• Consigna: Selecciona cada línea de los datos en la que aparezca la palabra "lens". Distingue entre mayúsculas y minúsculas.

──────── Datos mostrados ────────

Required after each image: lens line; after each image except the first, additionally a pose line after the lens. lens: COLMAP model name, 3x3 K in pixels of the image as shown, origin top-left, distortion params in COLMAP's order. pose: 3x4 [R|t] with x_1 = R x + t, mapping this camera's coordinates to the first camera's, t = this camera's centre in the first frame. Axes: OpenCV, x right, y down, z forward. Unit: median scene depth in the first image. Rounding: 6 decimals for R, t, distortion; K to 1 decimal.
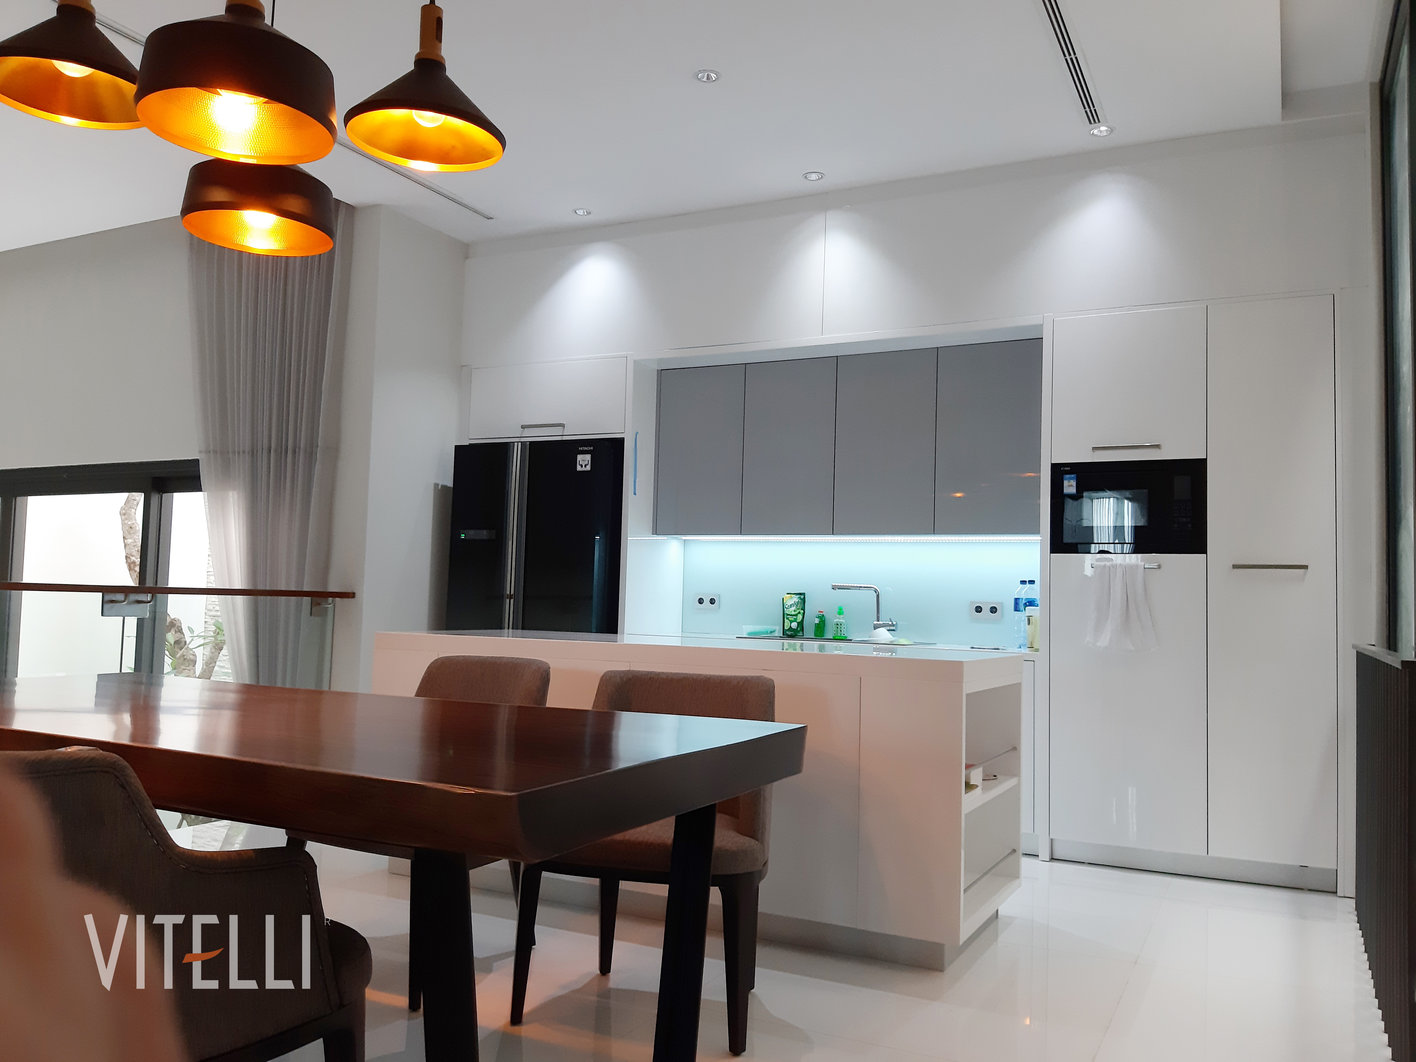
lens RADIAL K [[1088.0, 0, 741.7], [0, 1088.0, 534.2], [0, 0, 1]] dist [0.094162, -0.160732]
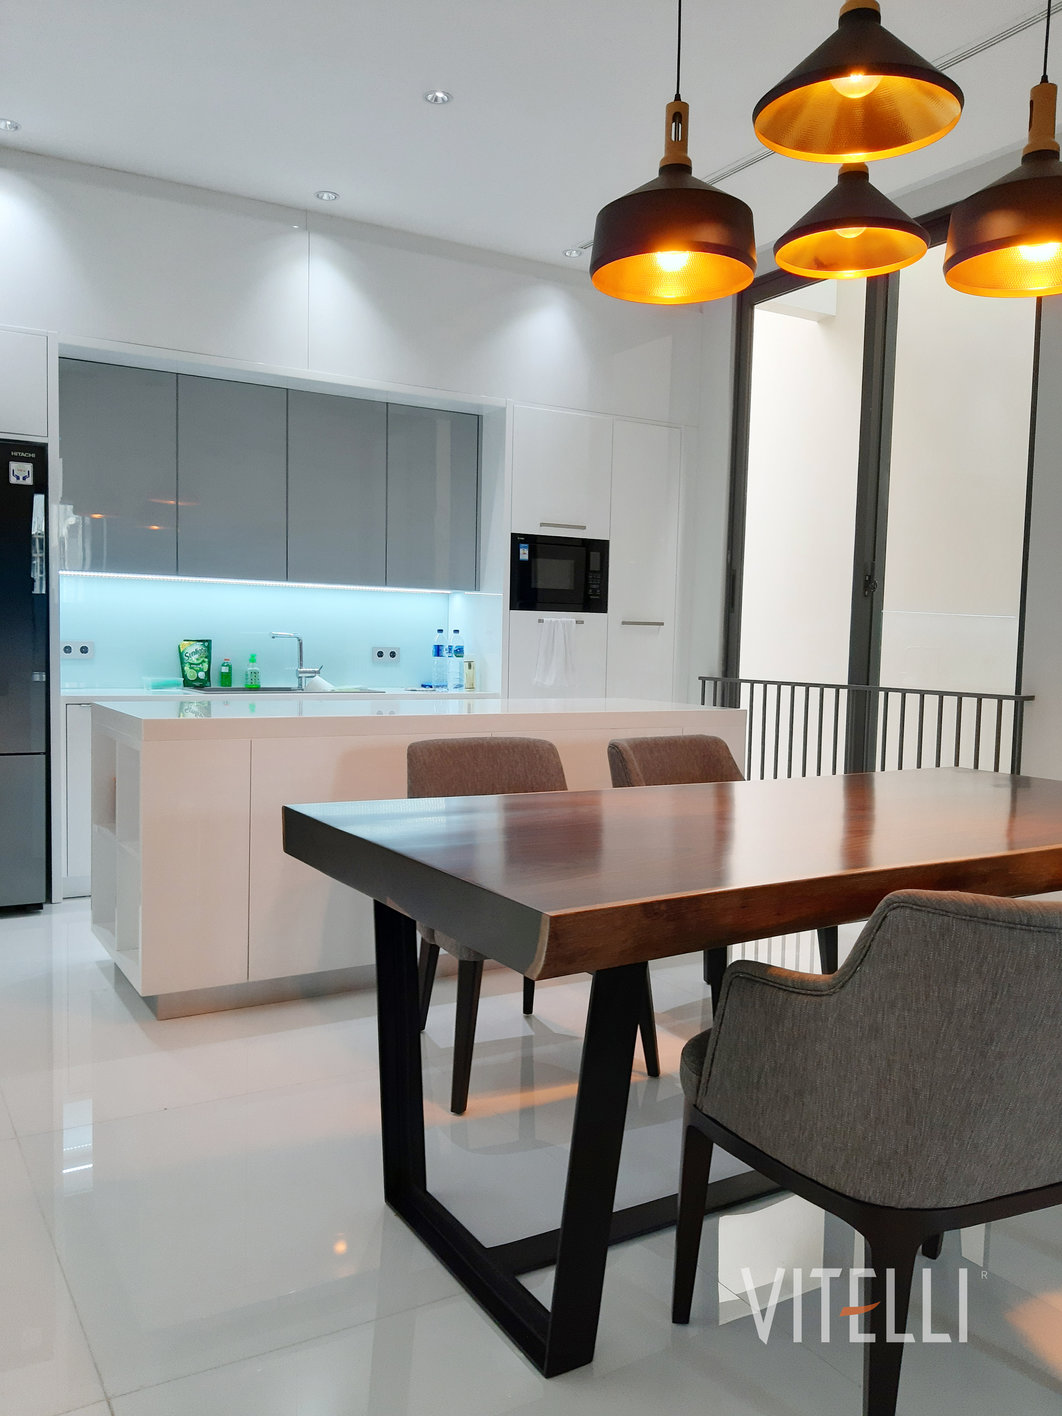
lens RADIAL K [[1122.1, 0, 530.6], [0, 1122.1, 719.1], [0, 0, 1]] dist [0.103861, -0.226988]
pose [[0.535340, -0.077420, 0.841081, -0.665073], [-0.060177, 0.989764, 0.129407, -0.021534], [-0.842490, -0.119891, 0.525201, 0.286833]]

────────

• Respuesta esperada:
Required after each image: lens line; after each image except the first, additionally a pose line after the lens. lens: COLMAP model name, 3x3 K in pixels of the image as shown, origin top-left, distortion params in COLMAP's order. pose: 3x4 [R|t] with x_1 = R x + t, mapping this camera's coordinates to the first camera's, t = this camera's centre in the first frame. Axes: OpenCV, x right, y down, z forward. Unit: median scene depth in the first image. Rounding: 6 decimals for R, t, distortion; K to 1 decimal.
lens RADIAL K [[1088.0, 0, 741.7], [0, 1088.0, 534.2], [0, 0, 1]] dist [0.094162, -0.160732]
lens RADIAL K [[1122.1, 0, 530.6], [0, 1122.1, 719.1], [0, 0, 1]] dist [0.103861, -0.226988]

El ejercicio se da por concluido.